Neulich, kurz nachdem ich für dieses Weblog das Tagging-Plugin in Betrieb genommen hatte, erreichte mich eine E-Mail von ja_be mit dem Betreff “Testbericht: Tags”:
Ich weiß nicht, was Dein Eindruck ist, aber ich finde nach etlichen Testeinträgen, das mit den Tags funktioniert bei antimateur nicht so recht. Bei einem sachlicheren Fachblog mag das ja angehen, aber bei uns käuen die Tags immer relativ öde den Inhalt wieder.

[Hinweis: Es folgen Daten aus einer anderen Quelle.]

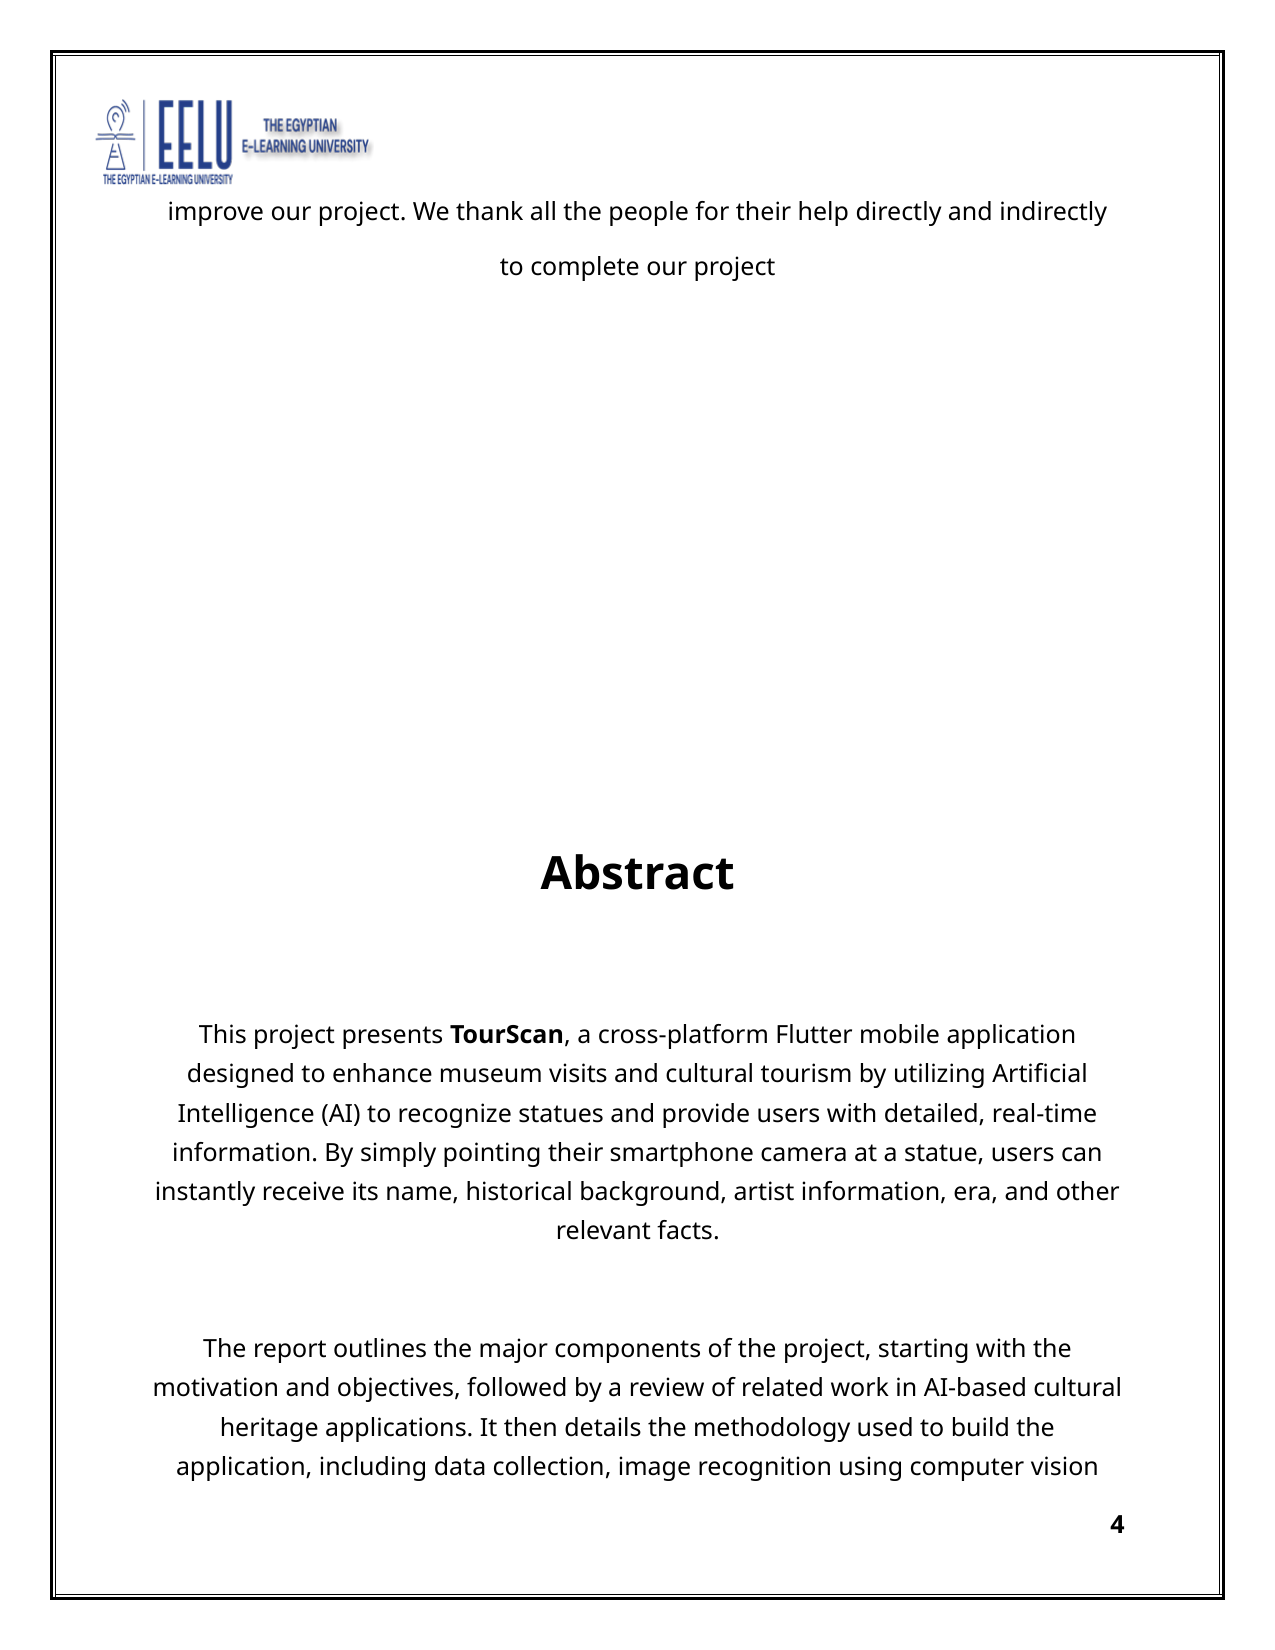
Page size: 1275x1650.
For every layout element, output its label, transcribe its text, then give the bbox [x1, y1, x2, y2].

text This project presents TourScan, a cross-platform Flutter mobile application designed to enhance museum visits and cultural tourism by utilizing Artificial Intelligence (AI) to recognize statues and provide users with detailed, real-time information. By simply pointing their smartphone camera at a statue, users can instantly receive its name, historical background, artist information, era, and other relevant facts. [150, 1017, 1125, 1247]
text to complete our project [150, 249, 1125, 283]
text Abstract [150, 840, 1125, 903]
text improve our project. We thank all the people for their help directly and indirectly [150, 150, 1125, 227]
picture [80, 75, 374, 188]
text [150, 1331, 1125, 1482]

Da finde ich die Kategorien (die ja oft auch irgendwie ganz witzig sind, ironisch verwendet werden können und ein größeres Abstraktionslevel haben) geeigneter. Es haben halt auch die wenigsten Einträge soviel Substanz, dass sie demjenigen, der unten beispielsweise “FDP” anklickt, irgendwie weiterhelfen könnten. Was meinst Du dazu? ch_we hat ja durch Ignorierung schon durch die Blume seine Meinung kundgetan.
Einerseits haste ja recht. Die Vielfältigkeit oder wahlweise auch Beliebigkeit, die sich aus dem Konzept von antimateur.org (
“Zielfrei und rahmenlos – In der Nichtbeschränkung liegt die Kunst”) ergibt, lässt die Tags ein Stück weit zusammenhangslos und isoliert dastehen. Das gilt insbesondere für detaillierte Tags wie beispielsweise
Mads Mikkelsen, die einem Eintrag auch bei größter Phantasie nur alle paar Jubeljahre halbwegs sinnvoll zugeordnet werden können. Es sei denn, wir erklären antimateur.org zu einer
Mads Mikkelsen Fanpage.
“Dänische Delikatessen” habe ich letztens gesehen und der war ja schon ganz unterhaltsam. Aber was machen wir dann mit
dietmar gottschall? Kurz gesagt, wenn jeder Eintrag seine eigenen Schlagworte besitzt, wird das Tagging, das als ein wesentliches Ziel die Kategorisierung der Inhalte hat, weitestgehend überflüssig.
Darüberhinaus zeichnen sich etliche Einträge durch eine nahezu maximale Kürze (
“Entschuldigt, dass ich hier nur Links poste, ...”) aus, so dass ein Tag inhaltlich eher eine Erweiterung als eine Zusammenfasung darstellt. Auch das ist etwas, was nicht unbedingt fürs Taggen spricht.
Anderseits dient die Verschlagwortung nicht nur der Kategorisierung, sondern auch der Auffindbarkeit der Einträge. So kann zum Beispiel mit der Weblog-Suchmaschine Technorati ein Begriff in Tags gesucht werden. Ruf doch mal die erweiterte Suche auf und gib den Begriff mmhhh…, lass mich mal überlegen, ja!, gib doch einfach mal den Begriff “mads mikkelsen” ein und Du wirst antimateur.org zunächst nicht der Ergebnisliste sehen, was schlichtweg an dem erschreckenden angemessenen Authority-Wert dieses Weblogs liegt. Oberhalb der Ergebnisse kannst Du aber die Suche auf Weblogs mit any authority ausdehnen und voilà, here we are! Nebenbei bemerkt, ist es durchaus üblich, die Kategorien auch als Tags einzutragen, um eben besser auffindbar zu sein.
Den nächsten Punkt möchte ich anhand eines Bildes verständlich machen. Wenn Du Dir ein Paar neuer Schuhe kaufst, erwartest Du dann, dass die Schuhe schon eingelaufen sind? Natürlich nicht! Und auch eine Tagsammlung ist kein Siebenmeilenstiefel, der auf Anhieb wie angegossen passt. Sie braucht Zeit und Pflege, um irgendwann einmal ein guter Schuh mit ordentlichem Fußbett zu sein. Das dazu.
Desweiteren solltest Du, wenn von Kategorisierung die Rede ist, weniger eine streng naturwissenschaftliche Taxonomie, als eher eine lose Assozialisationskette Assoziationskette im Auge haben, die es Dir ermöglicht, über das Tag ghostly von Tadd Mullinix, der unter anderem auf dem Label Ghostly International veröffentlicht, zu dem verstorbenen Ivan Rebroff zu gelangen, der seit seinem Tod halt, nun ja, ghostly daherkommt.
Das beste Argument fürs Tagging ist jedoch dessen Optionalität. Ob Dir gerade kein passendes Tag einfällt, Du das Taggen vergessen hast oder eine Tagverweigerungshaltung einnimmst: Es ist vollkommen Banane.